Policial há 14 anos, Linhares diz que já teve que lidar com ameaças de facções criminosas, mas que nunca havia vivenciado algo semelhante vindo de colegas de segurança pública. “Foi a primeira vez que recebi ameaça à minha família. Isso tem um caráter institucionalizado, com uso de informação privilegiada. E ainda mais grave por vir de policiais.”
Apesar das ameaças, o delegado afirma que não vê o caso como reflexo de toda a corporação da PMDF. “Tivemos apoio da PM diversas vezes. Mas esse grupamento específico age de maneira coordenada e reiterada. Não é um caso isolado.” Ele também aponta que a postura de enfrentamento pode ter incomodado. “Eu ando de skate no Plano inteiro, conheço muita gente, converso com todo mundo. Isso, pelo jeito, ajudou a me identificar e os incomodou.”
Repercussão
A denúncia gerou reação imediata de órgãos de controle e fiscalização.
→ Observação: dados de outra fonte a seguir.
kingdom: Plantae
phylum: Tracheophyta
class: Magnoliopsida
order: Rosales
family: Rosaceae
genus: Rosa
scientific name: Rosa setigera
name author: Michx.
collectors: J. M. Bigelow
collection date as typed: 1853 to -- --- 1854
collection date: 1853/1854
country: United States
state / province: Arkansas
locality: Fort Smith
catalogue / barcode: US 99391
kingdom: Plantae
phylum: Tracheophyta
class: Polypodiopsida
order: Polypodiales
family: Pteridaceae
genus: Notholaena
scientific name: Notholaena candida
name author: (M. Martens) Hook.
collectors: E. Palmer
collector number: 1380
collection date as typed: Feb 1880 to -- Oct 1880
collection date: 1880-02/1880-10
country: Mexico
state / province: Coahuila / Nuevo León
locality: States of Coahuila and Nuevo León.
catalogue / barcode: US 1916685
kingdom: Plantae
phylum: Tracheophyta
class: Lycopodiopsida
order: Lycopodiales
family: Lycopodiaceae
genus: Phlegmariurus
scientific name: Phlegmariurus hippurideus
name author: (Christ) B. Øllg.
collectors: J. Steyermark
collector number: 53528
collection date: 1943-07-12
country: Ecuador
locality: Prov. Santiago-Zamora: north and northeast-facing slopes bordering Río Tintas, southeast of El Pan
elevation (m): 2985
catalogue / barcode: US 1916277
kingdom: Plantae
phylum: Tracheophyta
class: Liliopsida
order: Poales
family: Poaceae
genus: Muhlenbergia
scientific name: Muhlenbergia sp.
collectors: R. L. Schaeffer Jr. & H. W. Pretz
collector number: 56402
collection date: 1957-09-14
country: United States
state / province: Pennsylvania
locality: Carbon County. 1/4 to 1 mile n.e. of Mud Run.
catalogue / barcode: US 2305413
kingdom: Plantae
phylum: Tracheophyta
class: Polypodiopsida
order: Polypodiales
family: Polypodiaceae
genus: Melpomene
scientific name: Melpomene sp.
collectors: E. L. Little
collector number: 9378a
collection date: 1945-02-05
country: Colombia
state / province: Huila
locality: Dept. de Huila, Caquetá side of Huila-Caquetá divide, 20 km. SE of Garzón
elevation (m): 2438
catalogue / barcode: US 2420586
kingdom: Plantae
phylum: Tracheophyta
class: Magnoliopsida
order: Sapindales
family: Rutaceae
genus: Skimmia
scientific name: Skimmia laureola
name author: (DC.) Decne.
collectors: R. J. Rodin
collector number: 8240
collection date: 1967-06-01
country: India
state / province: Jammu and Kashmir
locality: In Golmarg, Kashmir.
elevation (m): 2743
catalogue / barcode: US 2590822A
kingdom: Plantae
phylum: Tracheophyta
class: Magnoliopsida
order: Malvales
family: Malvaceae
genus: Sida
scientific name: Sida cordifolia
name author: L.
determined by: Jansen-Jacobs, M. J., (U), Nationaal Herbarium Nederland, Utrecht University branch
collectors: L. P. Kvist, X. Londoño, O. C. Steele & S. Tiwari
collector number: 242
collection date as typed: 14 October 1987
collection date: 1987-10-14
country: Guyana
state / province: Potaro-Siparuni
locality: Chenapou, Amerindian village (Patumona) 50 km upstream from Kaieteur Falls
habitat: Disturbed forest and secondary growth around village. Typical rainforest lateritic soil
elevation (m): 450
O Ministério Público do Distrito Federal e Territórios (MPDFT), por meio da 3ª Promotoria de Justiça Militar, solicitou à Corregedoria-Geral da Polícia Militar a abertura de um inquérito para apurar a conduta dos agentes envolvidos. A requisição foi expedida na sexta-feira (13/6). Segundo o MPDFT, a apuração da Corregedoria da PMDF deve esclarecer, entre outros pontos, o teor das ameaças, o uso de informações privilegiadas contra o delegado e possíveis violações institucionais.
Em nota, a Polícia Militar do Distrito Federal informou que tomou conhecimento dos fatos por meio da Corregedoria da própria corporação, que “realizou os registros pertinentes” e dará continuidade à apuração dos elementos disponíveis, "observando o devido processo legal".
Além das medidas em âmbito local, o delegado Bruno Linhares também solicitou que o Ministério da Igualdade Racial acompanhe o caso. Ele alega que a atuação do grupo de policiais militares envolvidos tem caráter discriminatório e apresenta viés étnico. Segundo o delegado, há um padrão de abordagem direcionado a pessoas negras e em situação de vulnerabilidade na região central de Brasília.